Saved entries
:::

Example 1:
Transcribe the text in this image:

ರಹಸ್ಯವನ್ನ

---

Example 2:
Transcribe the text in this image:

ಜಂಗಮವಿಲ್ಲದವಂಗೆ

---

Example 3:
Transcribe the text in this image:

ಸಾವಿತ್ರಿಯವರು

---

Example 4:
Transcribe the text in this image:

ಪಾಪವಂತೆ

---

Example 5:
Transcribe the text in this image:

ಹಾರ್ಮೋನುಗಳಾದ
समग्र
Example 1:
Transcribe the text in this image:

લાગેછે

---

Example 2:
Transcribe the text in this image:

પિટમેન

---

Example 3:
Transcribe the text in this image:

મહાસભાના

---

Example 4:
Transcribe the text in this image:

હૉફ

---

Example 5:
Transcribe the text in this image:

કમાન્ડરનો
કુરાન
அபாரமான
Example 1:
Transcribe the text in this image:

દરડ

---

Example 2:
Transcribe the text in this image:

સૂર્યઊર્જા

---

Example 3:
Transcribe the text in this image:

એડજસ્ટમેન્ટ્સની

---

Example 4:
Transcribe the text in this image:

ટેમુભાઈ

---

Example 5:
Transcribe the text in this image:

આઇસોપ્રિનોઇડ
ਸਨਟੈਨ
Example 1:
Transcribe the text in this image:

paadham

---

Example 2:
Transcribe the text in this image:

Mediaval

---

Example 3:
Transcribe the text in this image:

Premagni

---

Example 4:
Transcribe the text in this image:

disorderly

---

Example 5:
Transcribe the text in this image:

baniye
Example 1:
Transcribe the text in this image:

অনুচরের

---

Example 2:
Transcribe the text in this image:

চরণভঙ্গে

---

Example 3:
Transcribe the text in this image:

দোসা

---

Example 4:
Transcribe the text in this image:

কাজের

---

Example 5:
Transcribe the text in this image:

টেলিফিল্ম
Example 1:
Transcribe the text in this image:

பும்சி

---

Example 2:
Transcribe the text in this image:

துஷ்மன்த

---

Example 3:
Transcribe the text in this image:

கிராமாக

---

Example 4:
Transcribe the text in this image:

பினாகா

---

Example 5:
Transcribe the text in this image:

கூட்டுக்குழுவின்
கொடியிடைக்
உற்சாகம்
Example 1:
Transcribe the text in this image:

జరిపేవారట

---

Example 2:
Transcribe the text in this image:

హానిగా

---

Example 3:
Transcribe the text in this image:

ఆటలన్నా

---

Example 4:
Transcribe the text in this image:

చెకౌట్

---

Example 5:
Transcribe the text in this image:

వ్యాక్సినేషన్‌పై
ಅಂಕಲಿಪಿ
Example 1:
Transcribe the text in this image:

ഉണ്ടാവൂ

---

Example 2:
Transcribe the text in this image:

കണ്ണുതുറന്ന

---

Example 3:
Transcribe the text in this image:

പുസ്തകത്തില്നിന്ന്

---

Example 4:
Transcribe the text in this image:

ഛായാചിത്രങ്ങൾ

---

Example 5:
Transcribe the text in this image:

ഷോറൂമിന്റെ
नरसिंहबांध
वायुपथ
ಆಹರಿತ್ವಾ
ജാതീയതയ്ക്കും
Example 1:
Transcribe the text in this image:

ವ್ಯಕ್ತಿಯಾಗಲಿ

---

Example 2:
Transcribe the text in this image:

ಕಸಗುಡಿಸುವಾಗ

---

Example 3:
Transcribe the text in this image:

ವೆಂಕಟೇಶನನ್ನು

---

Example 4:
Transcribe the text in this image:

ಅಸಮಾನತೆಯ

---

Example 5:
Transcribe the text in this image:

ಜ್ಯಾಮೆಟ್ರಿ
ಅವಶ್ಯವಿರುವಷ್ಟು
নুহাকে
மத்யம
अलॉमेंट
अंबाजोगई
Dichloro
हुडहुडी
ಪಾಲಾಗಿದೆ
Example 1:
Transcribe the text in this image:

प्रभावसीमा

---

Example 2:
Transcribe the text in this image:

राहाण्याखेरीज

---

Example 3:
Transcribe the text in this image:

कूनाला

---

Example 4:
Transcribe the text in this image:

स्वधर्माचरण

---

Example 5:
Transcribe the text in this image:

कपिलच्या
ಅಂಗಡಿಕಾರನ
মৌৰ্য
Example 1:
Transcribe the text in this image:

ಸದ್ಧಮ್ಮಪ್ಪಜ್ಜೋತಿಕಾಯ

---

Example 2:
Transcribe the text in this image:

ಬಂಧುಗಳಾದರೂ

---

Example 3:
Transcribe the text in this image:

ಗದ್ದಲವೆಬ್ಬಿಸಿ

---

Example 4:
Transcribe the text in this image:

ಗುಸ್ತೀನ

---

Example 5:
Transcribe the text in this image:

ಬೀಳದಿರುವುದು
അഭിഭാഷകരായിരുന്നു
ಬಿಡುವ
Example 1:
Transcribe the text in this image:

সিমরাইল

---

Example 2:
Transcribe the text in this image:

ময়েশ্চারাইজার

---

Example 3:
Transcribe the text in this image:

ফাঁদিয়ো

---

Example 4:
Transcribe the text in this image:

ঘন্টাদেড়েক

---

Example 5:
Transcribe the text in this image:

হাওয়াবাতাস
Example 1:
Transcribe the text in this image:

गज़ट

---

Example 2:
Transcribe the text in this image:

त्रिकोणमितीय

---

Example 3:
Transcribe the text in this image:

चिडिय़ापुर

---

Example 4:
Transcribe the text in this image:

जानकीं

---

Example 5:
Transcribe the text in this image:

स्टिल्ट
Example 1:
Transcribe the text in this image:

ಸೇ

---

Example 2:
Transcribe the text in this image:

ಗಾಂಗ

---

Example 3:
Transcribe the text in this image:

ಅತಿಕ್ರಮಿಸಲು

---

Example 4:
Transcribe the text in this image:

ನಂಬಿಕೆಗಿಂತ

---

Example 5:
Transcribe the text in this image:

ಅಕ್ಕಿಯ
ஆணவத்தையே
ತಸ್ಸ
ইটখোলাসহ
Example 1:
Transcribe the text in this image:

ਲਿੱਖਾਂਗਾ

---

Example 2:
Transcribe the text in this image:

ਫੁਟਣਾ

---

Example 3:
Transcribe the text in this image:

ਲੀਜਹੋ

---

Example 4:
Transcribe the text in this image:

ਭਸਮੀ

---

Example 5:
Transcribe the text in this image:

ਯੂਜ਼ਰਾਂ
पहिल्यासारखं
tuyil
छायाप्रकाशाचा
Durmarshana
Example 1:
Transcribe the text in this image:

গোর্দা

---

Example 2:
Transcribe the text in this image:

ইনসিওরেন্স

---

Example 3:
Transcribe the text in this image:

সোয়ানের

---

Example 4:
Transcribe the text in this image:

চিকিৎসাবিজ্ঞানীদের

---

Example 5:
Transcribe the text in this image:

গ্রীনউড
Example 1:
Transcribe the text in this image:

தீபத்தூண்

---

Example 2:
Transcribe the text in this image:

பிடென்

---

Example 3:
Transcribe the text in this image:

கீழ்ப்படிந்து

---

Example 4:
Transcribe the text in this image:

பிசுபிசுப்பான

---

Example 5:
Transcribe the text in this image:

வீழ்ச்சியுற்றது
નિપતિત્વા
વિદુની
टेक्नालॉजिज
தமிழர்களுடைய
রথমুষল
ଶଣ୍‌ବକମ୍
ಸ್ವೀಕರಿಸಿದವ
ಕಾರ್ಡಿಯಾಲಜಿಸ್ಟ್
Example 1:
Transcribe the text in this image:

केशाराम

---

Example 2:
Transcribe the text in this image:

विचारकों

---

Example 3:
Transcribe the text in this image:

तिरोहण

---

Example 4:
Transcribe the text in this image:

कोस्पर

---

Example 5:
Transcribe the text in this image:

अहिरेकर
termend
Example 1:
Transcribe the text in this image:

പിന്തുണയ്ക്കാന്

:::

Output the records above in full, with nothing altered.

Example 1:
Transcribe the text in this image:

ರಹಸ್ಯವನ್ನ

---

Example 2:
Transcribe the text in this image:

ಜಂಗಮವಿಲ್ಲದವಂಗೆ

---

Example 3:
Transcribe the text in this image:

ಸಾವಿತ್ರಿಯವರು

---

Example 4:
Transcribe the text in this image:

ಪಾಪವಂತೆ

---

Example 5:
Transcribe the text in this image:

ಹಾರ್ಮೋನುಗಳಾದ
समग्र
Example 1:
Transcribe the text in this image:

લાગેછે

---

Example 2:
Transcribe the text in this image:

પિટમેન

---

Example 3:
Transcribe the text in this image:

મહાસભાના

---

Example 4:
Transcribe the text in this image:

હૉફ

---

Example 5:
Transcribe the text in this image:

કમાન્ડરનો
કુરાન
அபாரமான
Example 1:
Transcribe the text in this image:

દરડ

---

Example 2:
Transcribe the text in this image:

સૂર્યઊર્જા

---

Example 3:
Transcribe the text in this image:

એડજસ્ટમેન્ટ્સની

---

Example 4:
Transcribe the text in this image:

ટેમુભાઈ

---

Example 5:
Transcribe the text in this image:

આઇસોપ્રિનોઇડ
ਸਨਟੈਨ
Example 1:
Transcribe the text in this image:

paadham

---

Example 2:
Transcribe the text in this image:

Mediaval

---

Example 3:
Transcribe the text in this image:

Premagni

---

Example 4:
Transcribe the text in this image:

disorderly

---

Example 5:
Transcribe the text in this image:

baniye
Example 1:
Transcribe the text in this image:

অনুচরের

---

Example 2:
Transcribe the text in this image:

চরণভঙ্গে

---

Example 3:
Transcribe the text in this image:

দোসা

---

Example 4:
Transcribe the text in this image:

কাজের

---

Example 5:
Transcribe the text in this image:

টেলিফিল্ম
Example 1:
Transcribe the text in this image:

பும்சி

---

Example 2:
Transcribe the text in this image:

துஷ்மன்த

---

Example 3:
Transcribe the text in this image:

கிராமாக

---

Example 4:
Transcribe the text in this image:

பினாகா

---

Example 5:
Transcribe the text in this image:

கூட்டுக்குழுவின்
கொடியிடைக்
உற்சாகம்
Example 1:
Transcribe the text in this image:

జరిపేవారట

---

Example 2:
Transcribe the text in this image:

హానిగా

---

Example 3:
Transcribe the text in this image:

ఆటలన్నా

---

Example 4:
Transcribe the text in this image:

చెకౌట్

---

Example 5:
Transcribe the text in this image:

వ్యాక్సినేషన్‌పై
ಅಂಕಲಿಪಿ
Example 1:
Transcribe the text in this image:

ഉണ്ടാവൂ

---

Example 2:
Transcribe the text in this image:

കണ്ണുതുറന്ന

---

Example 3:
Transcribe the text in this image:

പുസ്തകത്തില്നിന്ന്

---

Example 4:
Transcribe the text in this image:

ഛായാചിത്രങ്ങൾ

---

Example 5:
Transcribe the text in this image:

ഷോറൂമിന്റെ
नरसिंहबांध
वायुपथ
ಆಹರಿತ್ವಾ
ജാതീയതയ്ക്കും
Example 1:
Transcribe the text in this image:

ವ್ಯಕ್ತಿಯಾಗಲಿ

---

Example 2:
Transcribe the text in this image:

ಕಸಗುಡಿಸುವಾಗ

---

Example 3:
Transcribe the text in this image:

ವೆಂಕಟೇಶನನ್ನು

---

Example 4:
Transcribe the text in this image:

ಅಸಮಾನತೆಯ

---

Example 5:
Transcribe the text in this image:

ಜ್ಯಾಮೆಟ್ರಿ
ಅವಶ್ಯವಿರುವಷ್ಟು
নুহাকে
மத்யம
अलॉमेंट
अंबाजोगई
Dichloro
हुडहुडी
ಪಾಲಾಗಿದೆ
Example 1:
Transcribe the text in this image:

प्रभावसीमा

---

Example 2:
Transcribe the text in this image:

राहाण्याखेरीज

---

Example 3:
Transcribe the text in this image:

कूनाला

---

Example 4:
Transcribe the text in this image:

स्वधर्माचरण

---

Example 5:
Transcribe the text in this image:

कपिलच्या
ಅಂಗಡಿಕಾರನ
মৌৰ্য
Example 1:
Transcribe the text in this image:

ಸದ್ಧಮ್ಮಪ್ಪಜ್ಜೋತಿಕಾಯ

---

Example 2:
Transcribe the text in this image:

ಬಂಧುಗಳಾದರೂ

---

Example 3:
Transcribe the text in this image:

ಗದ್ದಲವೆಬ್ಬಿಸಿ

---

Example 4:
Transcribe the text in this image:

ಗುಸ್ತೀನ

---

Example 5:
Transcribe the text in this image:

ಬೀಳದಿರುವುದು
അഭിഭാഷകരായിരുന്നു
ಬಿಡುವ
Example 1:
Transcribe the text in this image:

সিমরাইল

---

Example 2:
Transcribe the text in this image:

ময়েশ্চারাইজার

---

Example 3:
Transcribe the text in this image:

ফাঁদিয়ো

---

Example 4:
Transcribe the text in this image:

ঘন্টাদেড়েক

---

Example 5:
Transcribe the text in this image:

হাওয়াবাতাস
Example 1:
Transcribe the text in this image:

गज़ट

---

Example 2:
Transcribe the text in this image:

त्रिकोणमितीय

---

Example 3:
Transcribe the text in this image:

चिडिय़ापुर

---

Example 4:
Transcribe the text in this image:

जानकीं

---

Example 5:
Transcribe the text in this image:

स्टिल्ट
Example 1:
Transcribe the text in this image:

ಸೇ

---

Example 2:
Transcribe the text in this image:

ಗಾಂಗ

---

Example 3:
Transcribe the text in this image:

ಅತಿಕ್ರಮಿಸಲು

---

Example 4:
Transcribe the text in this image:

ನಂಬಿಕೆಗಿಂತ

---

Example 5:
Transcribe the text in this image:

ಅಕ್ಕಿಯ
ஆணவத்தையே
ತಸ್ಸ
ইটখোলাসহ
Example 1:
Transcribe the text in this image:

ਲਿੱਖਾਂਗਾ

---

Example 2:
Transcribe the text in this image:

ਫੁਟਣਾ

---

Example 3:
Transcribe the text in this image:

ਲੀਜਹੋ

---

Example 4:
Transcribe the text in this image:

ਭਸਮੀ

---

Example 5:
Transcribe the text in this image:

ਯੂਜ਼ਰਾਂ
पहिल्यासारखं
tuyil
छायाप्रकाशाचा
Durmarshana
Example 1:
Transcribe the text in this image:

গোর্দা

---

Example 2:
Transcribe the text in this image:

ইনসিওরেন্স

---

Example 3:
Transcribe the text in this image:

সোয়ানের

---

Example 4:
Transcribe the text in this image:

চিকিৎসাবিজ্ঞানীদের

---

Example 5:
Transcribe the text in this image:

গ্রীনউড
Example 1:
Transcribe the text in this image:

தீபத்தூண்

---

Example 2:
Transcribe the text in this image:

பிடென்

---

Example 3:
Transcribe the text in this image:

கீழ்ப்படிந்து

---

Example 4:
Transcribe the text in this image:

பிசுபிசுப்பான

---

Example 5:
Transcribe the text in this image:

வீழ்ச்சியுற்றது
નિપતિત્વા
વિદુની
टेक्नालॉजिज
தமிழர்களுடைய
রথমুষল
ଶଣ୍‌ବକମ୍
ಸ್ವೀಕರಿಸಿದವ
ಕಾರ್ಡಿಯಾಲಜಿಸ್ಟ್
Example 1:
Transcribe the text in this image:

केशाराम

---

Example 2:
Transcribe the text in this image:

विचारकों

---

Example 3:
Transcribe the text in this image:

तिरोहण

---

Example 4:
Transcribe the text in this image:

कोस्पर

---

Example 5:
Transcribe the text in this image:

अहिरेकर
termend
Example 1:
Transcribe the text in this image:

പിന്തുണയ്ക്കാന്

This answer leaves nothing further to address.